Everyone is suspicious in I Start Counting, a thriller that's actually a drama from that minor golden age of British horrors and suspense works in the late sixties to the mid-seventies, not that it may have felt like it at the time. But call it the new permissiveness, call it the hangover from the hippies, there was something about those efforts that doesn't seem to have been recaptured in the years since, and the director of this, David Greene, appeared for a while to be one of their most promising proponents, though he soon went back to television and the occasional, less inspiring movie project. But the film's biggest asset is its young star, who coped admirably with what could have been a difficult role.

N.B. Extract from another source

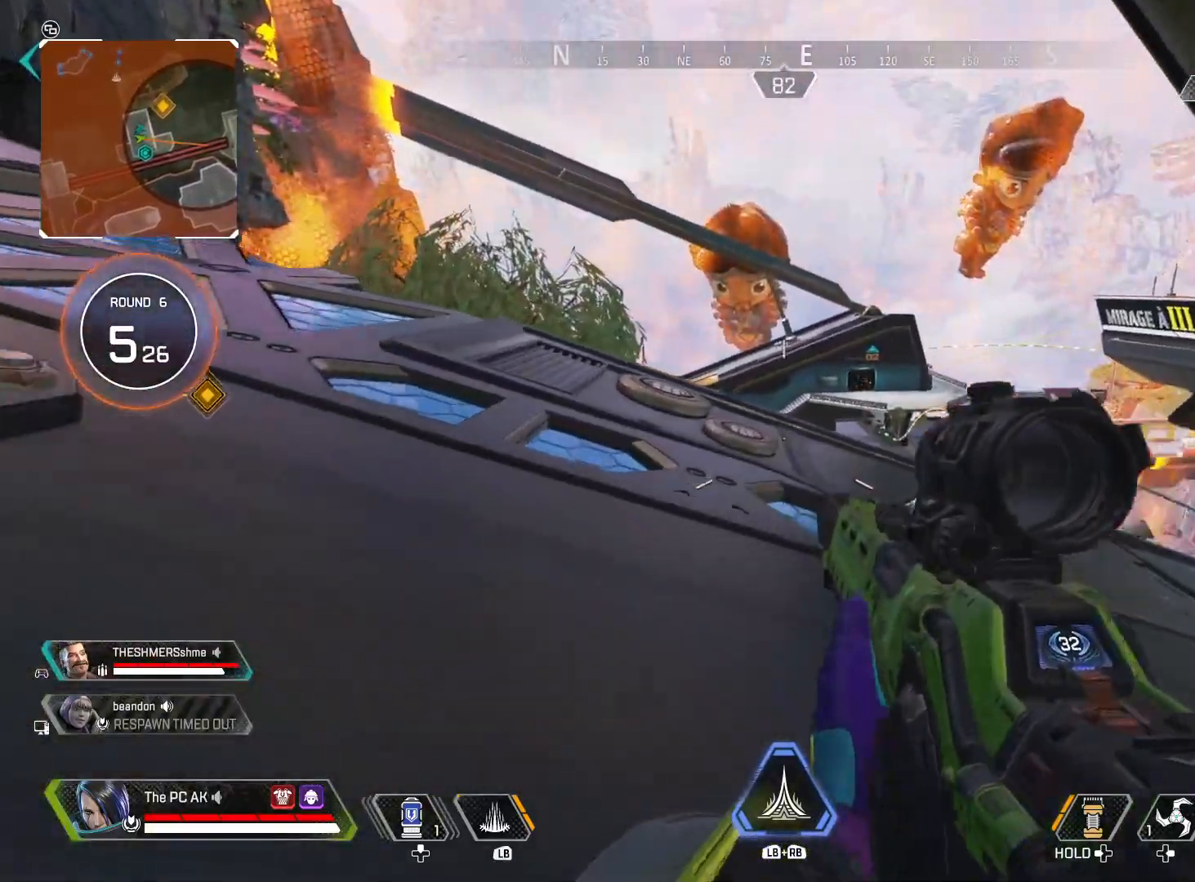
{"dt_ms": 501, "buttons": [], "left_stick": "down-left", "events": [[184, "B", "down"], [284, "B", "up"], [401, "left_stick", "down"], [501, "left_stick", "down-left"]]}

Agutter is at the heart of this coming of age tale, which keeps you guessing about what is actually going on by mixing the local news stories of a murderer on the loose with the fantasies of the immature Wynne as she effectively grows up faster than maybe she intends. The chief suspect, both for us and for the girl, is George as he acts in a manner that suggests he has something to hide, which of course he does, but what we don't know is whether his big secret is that he is a killer. When Wynne returns to that dustbin to see what he was trying to get rid of, she discovers a package which she takes home, and once she is in her bedroom and the door is safely closed, she sees that it contains a bloody jumper.

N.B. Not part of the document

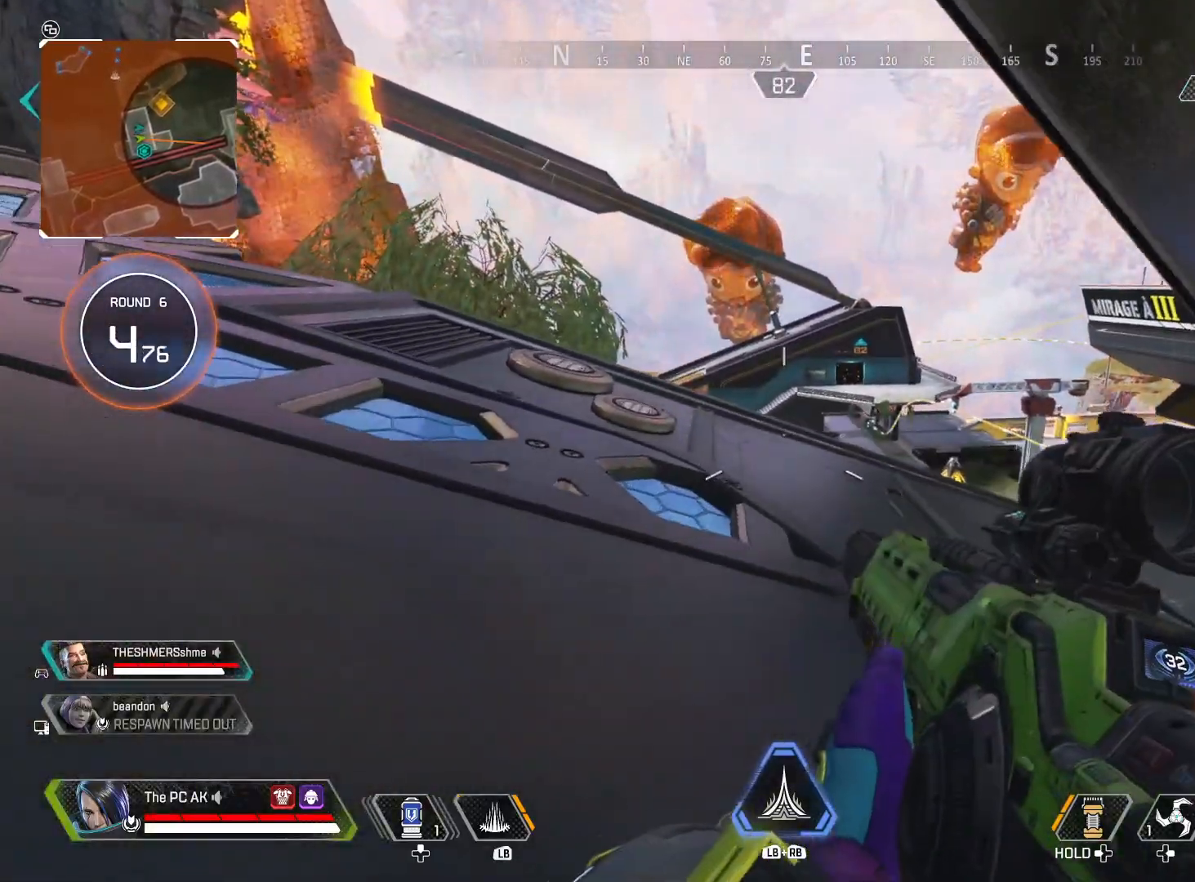
{"dt_ms": 500, "buttons": ["X"], "left_stick": "up-left", "events": [[116, "B", "down"], [200, "B", "up"], [333, "X", "down"], [383, "X", "up"], [383, "left_stick", "left"], [467, "X", "down"], [500, "left_stick", "up-left"]]}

Naturally, this seems like incriminating evidence but if you've seen enough of these things you will be aware that taking them on face value is not the way they usually play. In truth, the identity of the murderer is perhaps a bit too easy to guess, as he's a character who is revealed to be a bit dodgy a little too early on, but for stretches of the running time the film is more concerned with Wynne's awakening into the adult world. Although I Start Counting was largely dismissed at the time of release, most agreed that Agutter was the best thing in it, and she handles what could have been a clichéd Nancy Drew character by bringing a depth to her that fleshes out what might have been a by the numbers thriller.

This was based on a novel by Audrey Erskine-Lindop, and adapted for the screen by television writer Richard Harris (no, not the hellraising star of the day), which is fitting because you can envisage the plot making for one of those two part drama series that littered the schedules both then and now. What makes this more cinematic are the performances, with Sutcliffe adding sparks to her foolish but perky pal, and Gregory Phillips placing question marks in the audience's mind as the other stepbrother who is mysteriously cataloguing the news reports of the murders in a scrapbook. If there are flaws, aside from the obviousness of the killer, then they are mainly down to pacing, as for a film that sets out to set the pulse racing it takes its own time in doing so, but when the highlights arrive they make it all worth the wait. All in all, pleasingly paranoid, intriguingly guilt-ridden and subtly insightful. Basil Kirchin's classy music is also a bonus.